POSZCZEGÓLNE ODCIENIE:- 01 BLUSH SILK - bardzo jasny, pudrowy róż, - 02 PINK CASHMERE - jasny róż,- 03 NUDE SAND - nude,- 04 TOFFEE CREAM - brudny, jasny róż,- 05 DUSTY CEDAR - brudny róż z karmelowo-brązowym pigmentem,- 06 SATIN ROSE - cukierkowy róż,- 07 PLUSH PEACH - intensywny, brzoskwiniowo-malinowy,- 08 CORAL DREAM - koralowy,- 09 POSH PETAL - wrzosowy z różowym pigmentem,- 10 PINK VELOUR - intensywny róż, wpadający w fuksję,- 11 RASPBERRY CLOUD - intensywny fiolet- 12 ELECTRIC FUCHSIA - fuksja,- 13 VIOLET TOUCH - stonowany fiolet,- 14 JUICY WATERMELON - ciemny, soczysty róż,- 15 ROUGE SUEDE - ciemny róż,- 16 ETERNAL FLAME - malinowy,- 17 RED VELVET - intensywna czerwień,- 18 AURORA RED - przygaszona czerwień,- 19 FULL OF CHERRY - wiśnia z brązowym pigmentem,- 20 SOFT MULBERRY - jeżynowy, - 21 ELEGANCE PLUM - śliwkowy, - 22 POTTER'S CLAY - karmelowy,- 23 DRY WINE - odcień czerwonego wina,- 24 HOT MARSALA - ciemna wiśnia z brązowym pigmentem,- 29 LUXE NATURALE - ecru z dodatkiem beżu,- 30 AWEET ALMOND - jasny beż,- 31 FASHION CITY - beż z dodatkiem czerwieni, - 32 RED BLADE - intensywna czerwień,- 33 ALLURING HEATHER - róż z dodatkiem fioletu,- 34 VIOLET WHISPER - jasny, przygaszony fiolet,- 36 HAND TOUCH - brąz z dodatkiem czerwieni,- 37 CORAL BLISS - koralowy,- 38 CHARM OF MOCHA - ciepły brąz,- 39 WARM WORDS - czerwień z dodatkiem brązu.

 

Malujecie usta zimą na kolor? 

Czy stosujecie wyłącznie pomadki ochronne?

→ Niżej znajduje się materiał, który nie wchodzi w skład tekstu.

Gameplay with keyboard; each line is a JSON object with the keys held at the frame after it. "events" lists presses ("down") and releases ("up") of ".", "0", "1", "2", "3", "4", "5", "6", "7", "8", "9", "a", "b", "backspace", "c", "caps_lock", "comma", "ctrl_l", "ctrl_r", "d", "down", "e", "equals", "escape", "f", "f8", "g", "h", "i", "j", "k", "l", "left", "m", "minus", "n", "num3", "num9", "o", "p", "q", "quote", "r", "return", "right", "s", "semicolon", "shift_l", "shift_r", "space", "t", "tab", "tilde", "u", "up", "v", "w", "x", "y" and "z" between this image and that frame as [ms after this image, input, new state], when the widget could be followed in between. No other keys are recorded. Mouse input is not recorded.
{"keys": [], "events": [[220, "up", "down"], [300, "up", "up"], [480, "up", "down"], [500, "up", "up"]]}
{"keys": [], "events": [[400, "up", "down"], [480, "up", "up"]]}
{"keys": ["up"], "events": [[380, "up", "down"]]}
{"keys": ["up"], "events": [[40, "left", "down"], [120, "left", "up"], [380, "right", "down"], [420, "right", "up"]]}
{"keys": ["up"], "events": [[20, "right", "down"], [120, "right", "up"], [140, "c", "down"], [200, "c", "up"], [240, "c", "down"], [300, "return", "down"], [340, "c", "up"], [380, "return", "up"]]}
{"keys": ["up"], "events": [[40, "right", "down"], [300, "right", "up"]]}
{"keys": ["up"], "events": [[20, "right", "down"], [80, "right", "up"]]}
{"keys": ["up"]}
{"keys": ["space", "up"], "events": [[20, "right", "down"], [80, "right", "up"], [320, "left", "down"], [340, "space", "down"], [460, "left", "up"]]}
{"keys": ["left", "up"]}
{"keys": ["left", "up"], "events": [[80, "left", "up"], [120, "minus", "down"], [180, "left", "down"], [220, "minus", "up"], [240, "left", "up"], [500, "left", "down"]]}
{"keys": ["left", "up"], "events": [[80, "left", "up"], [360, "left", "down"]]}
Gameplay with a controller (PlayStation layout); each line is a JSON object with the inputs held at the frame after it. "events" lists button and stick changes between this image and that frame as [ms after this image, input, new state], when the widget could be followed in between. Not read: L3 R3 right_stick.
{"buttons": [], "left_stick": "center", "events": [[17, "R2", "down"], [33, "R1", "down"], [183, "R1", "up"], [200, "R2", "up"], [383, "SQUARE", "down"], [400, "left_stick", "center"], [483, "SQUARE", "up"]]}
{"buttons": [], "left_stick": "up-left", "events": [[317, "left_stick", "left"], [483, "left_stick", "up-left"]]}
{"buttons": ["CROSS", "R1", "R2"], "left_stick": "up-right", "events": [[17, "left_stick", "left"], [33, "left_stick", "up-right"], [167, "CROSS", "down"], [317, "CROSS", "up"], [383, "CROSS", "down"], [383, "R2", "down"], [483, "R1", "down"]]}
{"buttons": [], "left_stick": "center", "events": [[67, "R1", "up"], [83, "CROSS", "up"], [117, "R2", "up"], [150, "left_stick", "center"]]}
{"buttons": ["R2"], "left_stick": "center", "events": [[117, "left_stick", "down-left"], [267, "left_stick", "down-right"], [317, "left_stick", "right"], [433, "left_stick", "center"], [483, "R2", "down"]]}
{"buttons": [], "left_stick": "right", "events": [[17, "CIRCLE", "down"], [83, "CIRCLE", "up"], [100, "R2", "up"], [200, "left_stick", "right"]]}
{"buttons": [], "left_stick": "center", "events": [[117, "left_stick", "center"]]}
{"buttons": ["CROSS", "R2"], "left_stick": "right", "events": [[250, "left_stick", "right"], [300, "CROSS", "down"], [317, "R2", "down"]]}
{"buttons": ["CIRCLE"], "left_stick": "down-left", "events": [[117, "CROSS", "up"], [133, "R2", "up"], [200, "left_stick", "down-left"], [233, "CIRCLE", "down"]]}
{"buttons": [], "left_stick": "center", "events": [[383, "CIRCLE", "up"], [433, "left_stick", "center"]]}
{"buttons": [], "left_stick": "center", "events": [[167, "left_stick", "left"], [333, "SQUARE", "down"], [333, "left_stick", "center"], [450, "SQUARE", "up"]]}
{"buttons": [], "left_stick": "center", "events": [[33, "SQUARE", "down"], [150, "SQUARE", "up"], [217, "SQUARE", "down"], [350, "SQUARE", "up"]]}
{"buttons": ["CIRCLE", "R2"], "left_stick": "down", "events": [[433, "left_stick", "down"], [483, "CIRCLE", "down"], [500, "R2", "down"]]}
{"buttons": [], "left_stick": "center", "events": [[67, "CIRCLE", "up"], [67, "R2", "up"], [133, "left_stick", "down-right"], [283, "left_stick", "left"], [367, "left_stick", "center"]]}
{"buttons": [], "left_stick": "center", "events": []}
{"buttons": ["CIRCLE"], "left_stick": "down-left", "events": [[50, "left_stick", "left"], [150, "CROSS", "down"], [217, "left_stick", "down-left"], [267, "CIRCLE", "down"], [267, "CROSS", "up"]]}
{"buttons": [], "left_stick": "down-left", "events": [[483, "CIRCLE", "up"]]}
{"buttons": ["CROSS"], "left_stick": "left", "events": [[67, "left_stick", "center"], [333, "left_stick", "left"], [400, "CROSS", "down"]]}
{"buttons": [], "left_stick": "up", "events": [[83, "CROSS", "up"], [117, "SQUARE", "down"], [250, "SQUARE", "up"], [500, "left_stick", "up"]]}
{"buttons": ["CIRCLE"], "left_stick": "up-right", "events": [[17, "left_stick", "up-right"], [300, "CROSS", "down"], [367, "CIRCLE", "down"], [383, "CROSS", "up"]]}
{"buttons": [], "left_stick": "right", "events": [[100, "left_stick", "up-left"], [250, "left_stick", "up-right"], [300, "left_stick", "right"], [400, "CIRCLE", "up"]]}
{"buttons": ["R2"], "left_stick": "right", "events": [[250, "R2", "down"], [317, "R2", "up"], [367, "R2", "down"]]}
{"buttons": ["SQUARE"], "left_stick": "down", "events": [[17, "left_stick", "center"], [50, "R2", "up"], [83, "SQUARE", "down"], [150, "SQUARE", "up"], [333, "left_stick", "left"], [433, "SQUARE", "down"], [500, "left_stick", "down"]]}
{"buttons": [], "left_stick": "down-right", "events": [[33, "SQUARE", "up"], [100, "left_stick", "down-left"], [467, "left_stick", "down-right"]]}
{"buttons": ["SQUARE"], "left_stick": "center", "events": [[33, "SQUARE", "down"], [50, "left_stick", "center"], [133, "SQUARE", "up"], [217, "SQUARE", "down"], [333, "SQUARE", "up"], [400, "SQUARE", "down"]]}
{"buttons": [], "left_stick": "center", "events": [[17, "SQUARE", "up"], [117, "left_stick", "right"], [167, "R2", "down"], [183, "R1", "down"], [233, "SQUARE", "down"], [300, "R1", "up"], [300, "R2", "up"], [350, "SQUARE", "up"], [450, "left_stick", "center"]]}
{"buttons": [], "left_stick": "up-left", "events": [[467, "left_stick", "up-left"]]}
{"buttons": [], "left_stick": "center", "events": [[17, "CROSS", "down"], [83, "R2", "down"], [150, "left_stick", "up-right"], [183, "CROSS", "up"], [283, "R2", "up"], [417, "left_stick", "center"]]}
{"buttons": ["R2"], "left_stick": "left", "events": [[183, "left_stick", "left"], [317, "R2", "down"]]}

                                                       pozdrawiam - Magda

8 komentarzy:

  1. Też lubię malowac usta :) Ta szmineczka ładnie się prezentuje, kolor śliczny, a i opakowanie gustowne

    OdpowiedzUsuń
  2. faktycznie taki inny kolorek niż popularne nudziaki i czerwienie

    OdpowiedzUsuń
  3. Bardzo ładny odcień. Pasowałby mi, zapisuję na kolejne zakupy!

    OdpowiedzUsuń
  4. Odkąd pamiętam to pod kolorowe pomadki czy błyszczyki nakładam coś ochronnego.
    Zimą również maluję usta, ale kolory wybieram jednak troszkę jaśniejsze ;)

    OdpowiedzUsuń
  5. To zdecydowanie nie jest mój kolor :D

    OdpowiedzUsuń
  6. Piękny kolor, fantastycznie się prezentuje, lubię wyrazistość barwy, ale przy lekkim stonowaniu intensywności.

    OdpowiedzUsuń
  7. Bardzo rzadko maluję usta, ale ten kolor jest obłędny, muszę wypróbować.

    OdpowiedzUsuń
  8. Miałam kiedyś pomadki tej marki i bardzo dobrze je wspominam. A z zupełnie innej beczki: masz śliczny kolor włosów!